*** SUPPLIED RECORDS Section Begins ***

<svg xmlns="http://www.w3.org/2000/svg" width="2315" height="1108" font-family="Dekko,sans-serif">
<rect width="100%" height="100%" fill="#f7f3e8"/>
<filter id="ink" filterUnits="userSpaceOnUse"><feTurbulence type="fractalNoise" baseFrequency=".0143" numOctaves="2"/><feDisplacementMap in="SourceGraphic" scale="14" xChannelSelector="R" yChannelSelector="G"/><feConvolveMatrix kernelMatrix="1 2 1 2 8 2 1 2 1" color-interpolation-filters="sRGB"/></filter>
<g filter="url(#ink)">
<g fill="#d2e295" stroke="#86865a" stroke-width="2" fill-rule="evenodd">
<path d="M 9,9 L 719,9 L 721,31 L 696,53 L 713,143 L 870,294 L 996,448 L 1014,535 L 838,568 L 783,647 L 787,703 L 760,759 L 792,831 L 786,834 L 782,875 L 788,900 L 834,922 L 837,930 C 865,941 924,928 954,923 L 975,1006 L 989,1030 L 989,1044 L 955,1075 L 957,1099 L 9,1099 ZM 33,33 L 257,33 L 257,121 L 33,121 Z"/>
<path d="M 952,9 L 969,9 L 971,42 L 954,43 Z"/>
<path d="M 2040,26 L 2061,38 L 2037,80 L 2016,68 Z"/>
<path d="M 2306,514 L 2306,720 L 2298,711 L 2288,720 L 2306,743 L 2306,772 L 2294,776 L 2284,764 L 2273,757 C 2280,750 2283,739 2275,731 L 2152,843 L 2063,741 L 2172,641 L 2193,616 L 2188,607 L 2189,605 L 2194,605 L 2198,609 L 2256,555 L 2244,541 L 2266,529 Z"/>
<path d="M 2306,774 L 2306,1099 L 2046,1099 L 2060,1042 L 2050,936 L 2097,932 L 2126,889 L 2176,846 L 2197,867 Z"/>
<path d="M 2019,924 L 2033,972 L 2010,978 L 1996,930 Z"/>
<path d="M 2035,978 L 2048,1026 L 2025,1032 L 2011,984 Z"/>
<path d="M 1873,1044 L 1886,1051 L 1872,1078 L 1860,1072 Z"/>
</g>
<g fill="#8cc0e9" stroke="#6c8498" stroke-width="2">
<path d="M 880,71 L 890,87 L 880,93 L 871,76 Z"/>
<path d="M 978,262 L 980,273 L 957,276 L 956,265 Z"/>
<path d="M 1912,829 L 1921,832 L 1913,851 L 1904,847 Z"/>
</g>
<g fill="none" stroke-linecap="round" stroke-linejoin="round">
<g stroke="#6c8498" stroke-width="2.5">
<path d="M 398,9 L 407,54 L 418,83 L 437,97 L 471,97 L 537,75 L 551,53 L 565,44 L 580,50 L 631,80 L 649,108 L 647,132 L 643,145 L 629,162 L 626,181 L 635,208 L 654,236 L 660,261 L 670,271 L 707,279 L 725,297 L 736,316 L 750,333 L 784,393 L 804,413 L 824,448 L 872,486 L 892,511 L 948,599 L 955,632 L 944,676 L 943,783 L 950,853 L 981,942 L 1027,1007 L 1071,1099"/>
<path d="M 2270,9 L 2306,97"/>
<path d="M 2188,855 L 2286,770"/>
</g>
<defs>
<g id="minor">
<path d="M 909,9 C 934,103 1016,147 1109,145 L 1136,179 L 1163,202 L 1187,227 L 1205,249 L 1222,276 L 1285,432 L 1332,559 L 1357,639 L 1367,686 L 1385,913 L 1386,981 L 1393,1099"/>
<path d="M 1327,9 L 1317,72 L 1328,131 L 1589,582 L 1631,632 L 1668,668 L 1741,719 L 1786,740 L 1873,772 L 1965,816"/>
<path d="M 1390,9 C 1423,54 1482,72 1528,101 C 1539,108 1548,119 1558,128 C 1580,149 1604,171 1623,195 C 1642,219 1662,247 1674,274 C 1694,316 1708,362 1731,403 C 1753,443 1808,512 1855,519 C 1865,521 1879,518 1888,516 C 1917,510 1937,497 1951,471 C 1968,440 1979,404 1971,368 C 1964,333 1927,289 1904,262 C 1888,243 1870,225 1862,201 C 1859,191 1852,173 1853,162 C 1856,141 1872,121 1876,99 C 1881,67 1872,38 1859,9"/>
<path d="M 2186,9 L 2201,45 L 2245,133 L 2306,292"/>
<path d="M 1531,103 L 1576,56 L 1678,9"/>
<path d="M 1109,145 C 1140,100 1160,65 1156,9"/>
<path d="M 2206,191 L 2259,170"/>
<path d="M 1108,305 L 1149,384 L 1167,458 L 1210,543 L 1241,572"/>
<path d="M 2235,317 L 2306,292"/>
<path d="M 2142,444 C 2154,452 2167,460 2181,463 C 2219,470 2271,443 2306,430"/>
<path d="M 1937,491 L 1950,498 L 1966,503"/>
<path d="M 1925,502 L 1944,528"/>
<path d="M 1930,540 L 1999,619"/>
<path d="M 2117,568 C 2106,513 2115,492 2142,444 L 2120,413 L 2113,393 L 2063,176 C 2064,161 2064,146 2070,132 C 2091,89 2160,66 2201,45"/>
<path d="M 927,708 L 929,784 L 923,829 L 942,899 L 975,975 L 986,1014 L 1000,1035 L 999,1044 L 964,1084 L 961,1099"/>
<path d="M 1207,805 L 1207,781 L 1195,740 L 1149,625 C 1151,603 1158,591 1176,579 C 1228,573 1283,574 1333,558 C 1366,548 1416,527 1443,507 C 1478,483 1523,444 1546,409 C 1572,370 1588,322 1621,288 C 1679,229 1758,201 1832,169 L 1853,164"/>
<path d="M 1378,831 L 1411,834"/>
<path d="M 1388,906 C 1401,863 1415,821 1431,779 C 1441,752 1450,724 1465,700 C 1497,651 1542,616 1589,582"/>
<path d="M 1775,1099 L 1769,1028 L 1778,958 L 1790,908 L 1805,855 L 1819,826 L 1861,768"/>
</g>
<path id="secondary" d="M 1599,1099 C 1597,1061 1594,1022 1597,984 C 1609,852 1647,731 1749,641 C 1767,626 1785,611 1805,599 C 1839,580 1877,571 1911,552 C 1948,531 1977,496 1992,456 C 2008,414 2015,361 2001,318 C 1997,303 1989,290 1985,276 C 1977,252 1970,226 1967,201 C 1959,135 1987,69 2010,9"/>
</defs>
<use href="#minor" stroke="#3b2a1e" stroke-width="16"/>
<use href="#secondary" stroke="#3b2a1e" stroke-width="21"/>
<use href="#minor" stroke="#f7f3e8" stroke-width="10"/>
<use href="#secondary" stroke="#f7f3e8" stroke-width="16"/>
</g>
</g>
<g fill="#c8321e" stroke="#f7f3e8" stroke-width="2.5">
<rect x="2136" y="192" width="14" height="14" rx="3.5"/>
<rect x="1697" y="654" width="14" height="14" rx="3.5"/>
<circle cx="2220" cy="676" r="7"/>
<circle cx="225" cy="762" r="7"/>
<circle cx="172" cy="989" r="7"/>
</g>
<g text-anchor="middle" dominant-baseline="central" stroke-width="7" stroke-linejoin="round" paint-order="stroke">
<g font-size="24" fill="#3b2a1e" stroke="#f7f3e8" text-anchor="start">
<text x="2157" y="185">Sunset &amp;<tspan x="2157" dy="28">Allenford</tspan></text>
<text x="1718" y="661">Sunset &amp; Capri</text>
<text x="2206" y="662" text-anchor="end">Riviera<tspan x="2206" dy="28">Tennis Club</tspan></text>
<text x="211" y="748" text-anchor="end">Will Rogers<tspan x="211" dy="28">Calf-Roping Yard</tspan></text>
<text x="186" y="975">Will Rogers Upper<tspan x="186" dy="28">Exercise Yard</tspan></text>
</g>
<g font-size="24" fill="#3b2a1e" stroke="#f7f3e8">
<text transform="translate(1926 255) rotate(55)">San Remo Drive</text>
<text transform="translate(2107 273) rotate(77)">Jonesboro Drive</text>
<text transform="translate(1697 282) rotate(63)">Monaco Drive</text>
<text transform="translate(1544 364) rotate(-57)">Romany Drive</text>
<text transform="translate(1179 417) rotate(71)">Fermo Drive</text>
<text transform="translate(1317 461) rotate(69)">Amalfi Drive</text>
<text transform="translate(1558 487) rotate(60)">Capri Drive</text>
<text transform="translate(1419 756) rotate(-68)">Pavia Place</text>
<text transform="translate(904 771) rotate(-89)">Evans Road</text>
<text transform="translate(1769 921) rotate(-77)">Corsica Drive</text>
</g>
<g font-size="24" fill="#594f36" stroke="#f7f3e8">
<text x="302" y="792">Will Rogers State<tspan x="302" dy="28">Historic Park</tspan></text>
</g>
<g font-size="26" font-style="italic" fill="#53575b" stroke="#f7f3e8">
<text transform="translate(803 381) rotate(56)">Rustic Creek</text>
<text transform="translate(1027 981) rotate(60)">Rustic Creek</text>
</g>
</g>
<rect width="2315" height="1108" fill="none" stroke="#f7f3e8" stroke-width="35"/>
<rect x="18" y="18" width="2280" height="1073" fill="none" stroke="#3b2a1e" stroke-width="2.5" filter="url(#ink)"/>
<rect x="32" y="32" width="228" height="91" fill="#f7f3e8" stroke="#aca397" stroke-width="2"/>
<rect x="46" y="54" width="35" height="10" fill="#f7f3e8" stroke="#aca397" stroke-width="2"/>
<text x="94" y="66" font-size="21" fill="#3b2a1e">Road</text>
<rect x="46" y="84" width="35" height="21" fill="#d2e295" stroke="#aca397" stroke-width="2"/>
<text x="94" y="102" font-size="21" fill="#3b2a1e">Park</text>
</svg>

*** SUPPLIED RECORDS Section Ends ***

WORK REQUEST>
What are the lines of the data above that include the string "anchor"? Copy them.

YOUR RESPONSE>
<g text-anchor="middle" dominant-baseline="central" stroke-width="7" stroke-linejoin="round" paint-order="stroke">
<g font-size="24" fill="#3b2a1e" stroke="#f7f3e8" text-anchor="start">
<text x="2206" y="662" text-anchor="end">Riviera<tspan x="2206" dy="28">Tennis Club</tspan></text>
<text x="211" y="748" text-anchor="end">Will Rogers<tspan x="211" dy="28">Calf-Roping Yard</tspan></text>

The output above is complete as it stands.